Millennials are among the poorest generation of Americans, owning just 5.6% of American wealth compared to 28.6% of Generation X, according to The Federal Reserve. Around 40% of Americans have less than $300 in savings, according to GoBanking. With college students being stereotypically broke, it’s important that we develop a sense of fiscal responsibility.
The first thing every college student should do is create a monthly budget and stick to it. Every budget should have a set hierarchy, including bills, rent, student loan payments, groceries and any other unavoidable expenses. But, once you have your necessities set aside, feel free to spend whatever money you have left as you please.
“The principle behind having a monthly budget is simple: Each month, more money must come in than goes out,” wrote Cary Siegel in his financial advice book “Why Didn’t They Teach Me This In School?”
If you’re a student who works all summer and uses that income to live during the school year, having a budget is incredibly important.
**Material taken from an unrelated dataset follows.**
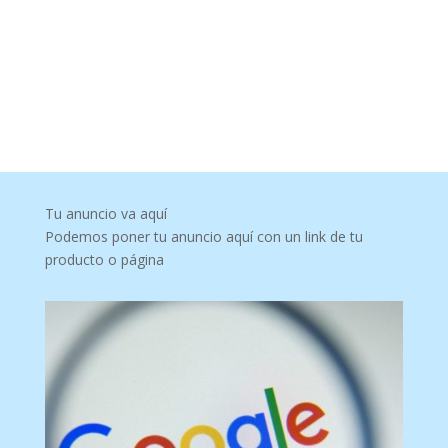
Tu anuncio va aquí
Podemos poner tu anuncio aquí con un link de tu
producto o página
By limiting your funds, you greatly reduce your risk of running out of money before the academic year ends.
Another important thing to do while in college is to build up a savings account. Every month, plan to deposit a certain amount of your paycheck in a savings account. 10% is a healthy number to start with, but if you can’t afford to do so, any amount will do. As long as you are slowly building a fund to use post-graduation, it’s a healthy move.
With the holidays resulting in a barrage of expenses for traveling home and getting gifts for loved ones, one healthy experiment to try out is to drastically limit your expenses for a whole month. For the entirety of January, only spend money on the essentials and try to avoid any unnecessary spending.
“This sounds like a strange way to live, but it works,” Siegel writes. “It works because it shows you how difficult (or easy) it is to do so.”
As someone who tried this method earlier this year, it’s amazing how well it offsets the expenses of the holiday season. It shows how little you need. I don’t need to go out to eat twice a week or get popcorn at the movies. It’s a luxury.
It’s also important to make sure that your financial goals are realistic. Whether it’s setting up a budget or working on your savings, it’s okay to start small and build up toward something better. It can be hard figuring out financial responsibility, especially if you’ve only been living on your own for a little while.
Here are a few other financial tips to start living by:
If you have a healthy relationship with your parents, stay on their insurance plan until you are 26 years old.
Don’t eat out too often; it’s much too expensive compared to grocery shopping.
Drive your car until it drops or until it proves to be too much of a financial liability.
Cut any unnecessary costs that don’t benefit you. Streaming services you don’t use, and subscriptions you can live without are potential liabilities.